Suppose $u(\cdot)$ and $v(\cdot)$ are differentiable, strictly increasing, and strictly concave real functions. Specifically, $v(\cdot)$ is "more concave" than $u(\cdot)$ in the sense that there exists an increasing and strictly concave function $\phi(\cdot)$ such that $v(x)=\phi(u(x))$ at all $x$. It is also equavelent to \begin{equation} \frac{v''(x)}{v'(x)}<\frac{u''(x)}{u'(x)} \textrm{ for any }x\,. \end{equation}
Let $f(\cdot)$ and $g(\cdot)$ be (well-behaved) two fixed real functions on a fixed probability measure space ($\Sigma, H, Pr$). The $\sigma-$algebra satisfies the usual conditions. Assume \begin{equation} \int h(\cdot)f(\cdot) < \int h(\cdot)g(\cdot)\,, \end{equation} and \begin{equation} \int h(\cdot)u(f(\cdot)) = \int h(\cdot)u(g(\cdot))\,, \end{equation} where $h(\cdot)$ is the density function over the probability space.
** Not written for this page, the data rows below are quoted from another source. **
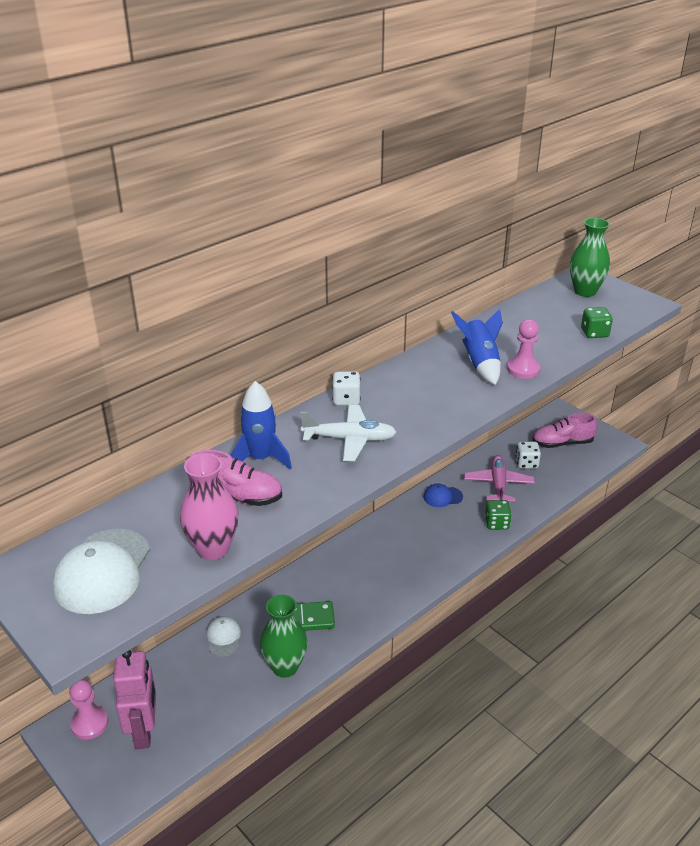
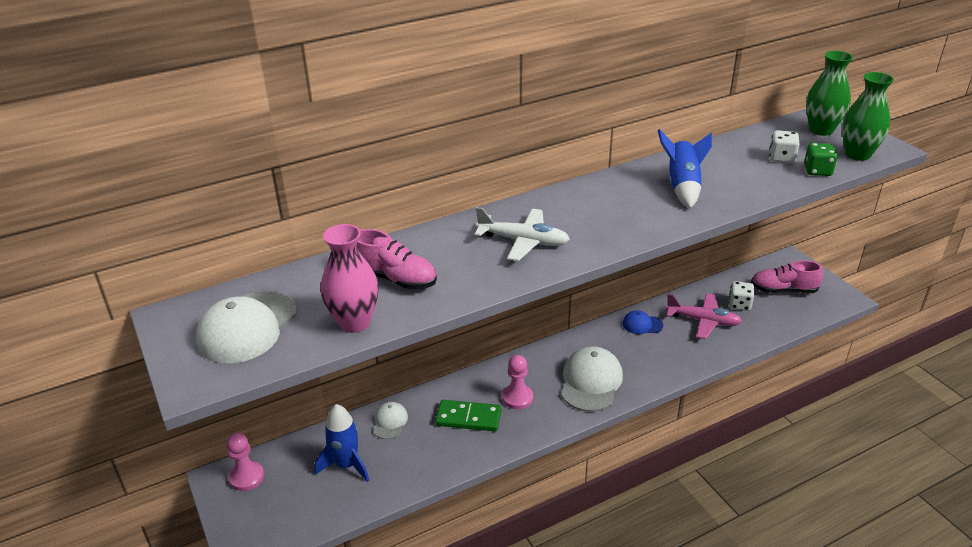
camera: 15 degrees right, 0 degrees up
(144, 731) = (292, 493): pink robot -> none
(260, 458) = (430, 248): blue rocket -> blue rocket (346, 465)
(285, 667) = (439, 459): green vase -> green vase (857, 154)
(346, 400) = (533, 205): white dice -> white dice (781, 158)
(410, 562) = (591, 382): none -> white cap
(496, 523) = (691, 358): green dice -> none
(498, 484) = (703, 321): pink plane -> pink plane turned 90 degrees clockwise
(523, 369) = (726, 197): pink pawn -> pink pawn (517, 398)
Conjecture: \begin{equation} \int h(\cdot)v(f(\cdot)) > \int h(\cdot)v(g(\cdot))\,. \end{equation}
Update: thanks to @zhoraster who provided a potential and very clever answer, see below. That answer seems to change my initial question a little bit by considering two different probability distributions on the two sides of the inequalities (in the counter-example he gave). I accordingly updated the wording of my initial conjecture to make it mathematically more precise --- the probability distribution is fixed on both sides.
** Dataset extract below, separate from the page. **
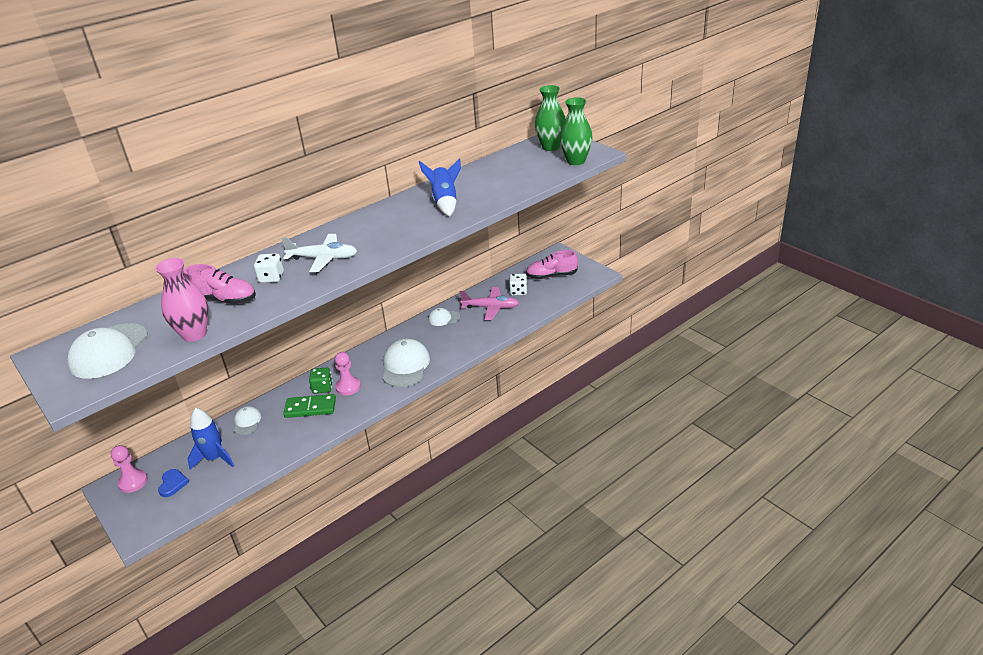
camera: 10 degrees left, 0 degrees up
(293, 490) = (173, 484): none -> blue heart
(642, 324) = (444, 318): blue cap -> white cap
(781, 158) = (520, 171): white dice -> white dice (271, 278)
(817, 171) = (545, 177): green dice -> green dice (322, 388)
Also, I'm not sure if the following (weaker) conjecture is true or not: Using Jensen's inequality to prove another inequality?
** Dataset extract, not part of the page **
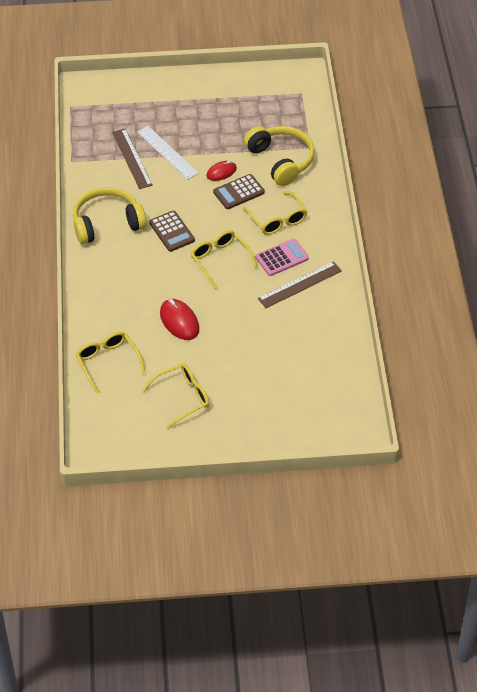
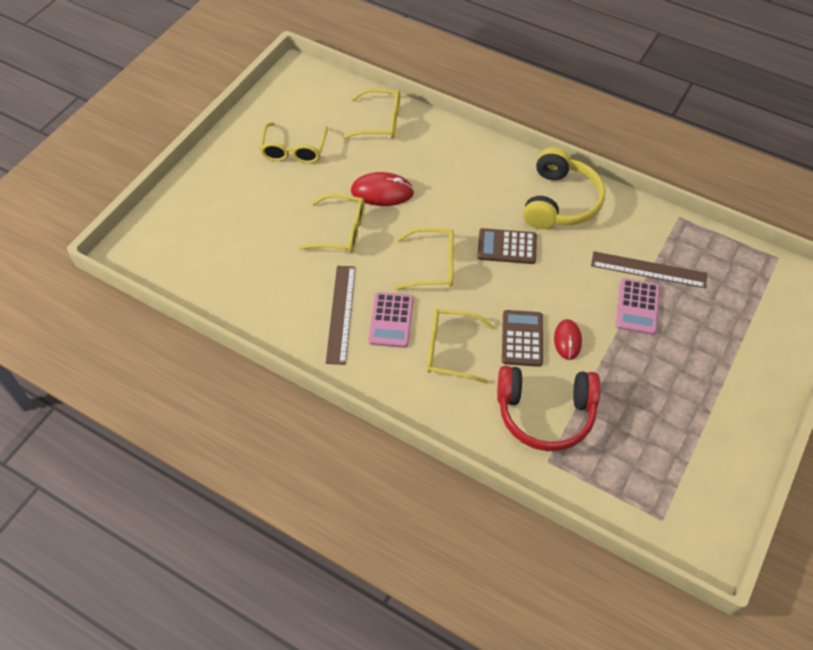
camera: 125 degrees right, 5 degrees up
(167, 152) = (637, 307): white ruler -> pink calculator
(234, 323) = (341, 231): none -> yellow glasses
(281, 160) = (545, 413): yellow headphones -> red headphones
Take any two probability distributions $f$ and $g$ such that $$ E[f] = E[g]\tag{1} $$ and $$ E[u(f)] = E[u(g)]\tag{2} $$
Then your conjecture would imply$^*$ that $$ E[v(g)] = E[v(f)]\tag{3} $$ for any $v$, which is "more concave" than $u$, consequently, $f$ and $g$ are identically distributed. So it follows from your conjecture that (1) and (2) imply the equality in distribution. Obviously, this can't be true.
Similarly, your another conjecture is false, one just needs to adjust the counterexample a little bit to make the probabilities equal.
Here is a particular example:
The distribution of $f$: $6$ with probability $0.01$, $-6$ with probability $0.01e^{-6}$, $0$ with probability $1-0.01-0.01 e^{-1}$
The distribution of $g$: $1$ with probability $0.1$, $-1$ with probability $0.1e^{-1}$, $0$ with probability $1-0.1-0.1 e^{-1}$
Then $$ E[f] = 0.06-0.06e^{-6}< 0.1-0.1e^{-1} = E[g],\\ E[-e^{-f}] = -0.01e^{-6} - (1-0.01-0.01 e^{-6}) - 0.01e^{-6}\cdot e^6 = -1,\\ E[-e^{-g}] = -0.1e^{-1} - (1-0.1-0.1 e^{-1}) - 0.1e^{-1}\cdot e = - 1, $$ but $$ E[-e^{-2f}] = -0.01e^{-6} -(1-0.01-0.01 e^{-6}) - 0.01e^{-6}\cdot e^{12} \\ < E[-e^{-2g}]= -0.1e^{-1} -(1-0.1-0.1 e^{-1}) - 0.1e^{-1}\cdot e^{2}. $$
One can make a small adjustment to this example by dividing the probabilities into many small and equal ones, which would give a counterexample to your other conjecture.
$^*$ Perturb $f$ a little bit so that (2) still holds, but in (1), the sign changes to $<$. Provided that your conjecture is true, the sign in (3) would change to $>$. Now perturb $f$ "in the opposite direction", so that (2) holds and in (1), the sign changes to $>$. Then the sign in (3) would change to $<$. Then, by continuity, (3) should be equality.